Following these rules, you can deal 23 of the 25 cards. After this, the least useful cards would be one of the values 2, 3, or 4 from the flush suits . This creates another value bottleneck (at 5), and all it does is give the hand 2 more pairs. I chose the 2 of hearts and 3 of clubs.

Despite all these limitations, you can still win this hand with a combination of straights and flushes (the easiest rows to create):

7S | 8S | 9S | 10S | KS |

3C | 8C | 9C | 10C | AC |

2H | 7H | 8H | 9H | QH |

10H | JS | QC | KC | AH |

2D | 3D | 4D | 5D | 6C |

So finally, you’re guaranteed to win! No more chances of endlessly shifting around cards.

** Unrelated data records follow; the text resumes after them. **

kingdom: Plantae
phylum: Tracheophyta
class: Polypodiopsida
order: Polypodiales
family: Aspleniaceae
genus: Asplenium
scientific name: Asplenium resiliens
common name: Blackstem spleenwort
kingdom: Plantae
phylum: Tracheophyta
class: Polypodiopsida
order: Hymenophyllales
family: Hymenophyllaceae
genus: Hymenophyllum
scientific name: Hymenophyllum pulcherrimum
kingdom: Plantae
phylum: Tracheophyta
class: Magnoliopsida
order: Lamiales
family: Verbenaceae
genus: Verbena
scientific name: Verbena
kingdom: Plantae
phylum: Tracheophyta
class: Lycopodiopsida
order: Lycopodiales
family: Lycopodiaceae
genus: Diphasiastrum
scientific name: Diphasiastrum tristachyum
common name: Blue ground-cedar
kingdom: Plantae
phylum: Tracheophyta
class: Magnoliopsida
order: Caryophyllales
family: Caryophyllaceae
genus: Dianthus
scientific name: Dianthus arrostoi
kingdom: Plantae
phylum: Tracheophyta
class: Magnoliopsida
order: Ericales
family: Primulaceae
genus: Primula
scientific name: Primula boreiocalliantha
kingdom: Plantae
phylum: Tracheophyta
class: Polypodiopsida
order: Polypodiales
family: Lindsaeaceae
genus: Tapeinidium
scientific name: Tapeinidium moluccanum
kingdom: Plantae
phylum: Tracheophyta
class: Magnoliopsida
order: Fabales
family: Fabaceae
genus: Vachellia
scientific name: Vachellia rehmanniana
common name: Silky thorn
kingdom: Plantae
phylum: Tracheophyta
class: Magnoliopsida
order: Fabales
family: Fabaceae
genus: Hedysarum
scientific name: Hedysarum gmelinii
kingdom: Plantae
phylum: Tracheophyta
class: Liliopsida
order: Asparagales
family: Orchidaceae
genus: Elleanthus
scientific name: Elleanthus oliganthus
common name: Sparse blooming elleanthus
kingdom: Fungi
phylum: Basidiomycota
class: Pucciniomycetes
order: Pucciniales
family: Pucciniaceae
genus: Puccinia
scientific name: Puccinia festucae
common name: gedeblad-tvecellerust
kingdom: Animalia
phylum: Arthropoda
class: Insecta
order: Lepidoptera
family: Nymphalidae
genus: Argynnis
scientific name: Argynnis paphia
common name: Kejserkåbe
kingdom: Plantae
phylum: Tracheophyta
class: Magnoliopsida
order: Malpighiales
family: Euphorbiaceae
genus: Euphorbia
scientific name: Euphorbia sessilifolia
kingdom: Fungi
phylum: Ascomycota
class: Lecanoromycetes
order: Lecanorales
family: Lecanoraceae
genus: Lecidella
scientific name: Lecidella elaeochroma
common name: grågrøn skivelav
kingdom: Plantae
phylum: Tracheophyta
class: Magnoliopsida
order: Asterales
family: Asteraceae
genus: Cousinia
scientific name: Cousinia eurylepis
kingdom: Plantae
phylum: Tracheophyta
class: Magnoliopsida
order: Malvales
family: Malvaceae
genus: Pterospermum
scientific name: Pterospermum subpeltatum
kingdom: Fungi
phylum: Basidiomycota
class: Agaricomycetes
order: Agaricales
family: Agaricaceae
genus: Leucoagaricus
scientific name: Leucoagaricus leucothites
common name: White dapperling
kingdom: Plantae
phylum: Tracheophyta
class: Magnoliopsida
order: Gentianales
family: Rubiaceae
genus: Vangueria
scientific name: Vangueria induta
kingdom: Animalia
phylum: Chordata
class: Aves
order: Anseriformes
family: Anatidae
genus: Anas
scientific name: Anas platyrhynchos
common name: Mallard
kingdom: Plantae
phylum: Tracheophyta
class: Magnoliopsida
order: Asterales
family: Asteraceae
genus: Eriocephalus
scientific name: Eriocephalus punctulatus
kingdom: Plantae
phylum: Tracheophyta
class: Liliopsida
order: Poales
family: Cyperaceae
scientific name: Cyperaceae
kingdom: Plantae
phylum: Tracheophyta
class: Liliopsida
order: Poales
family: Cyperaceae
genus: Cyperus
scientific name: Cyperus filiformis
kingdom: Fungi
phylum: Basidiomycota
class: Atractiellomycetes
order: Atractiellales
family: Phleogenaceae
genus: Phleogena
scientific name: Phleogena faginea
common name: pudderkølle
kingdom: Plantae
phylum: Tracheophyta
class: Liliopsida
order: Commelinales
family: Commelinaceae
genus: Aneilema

This being proven, I’m just about done with Poker Solitaire. This was supposed to be a simple app game taking several hours of coding. It ended up feeling like a work project and a university midterm rolled into one. I’m off to post this on Newgrounds. After some feedback, and perhaps updating the graphics a bit, I’m going to throw it into the WebView of an Android app, and then into my outbox.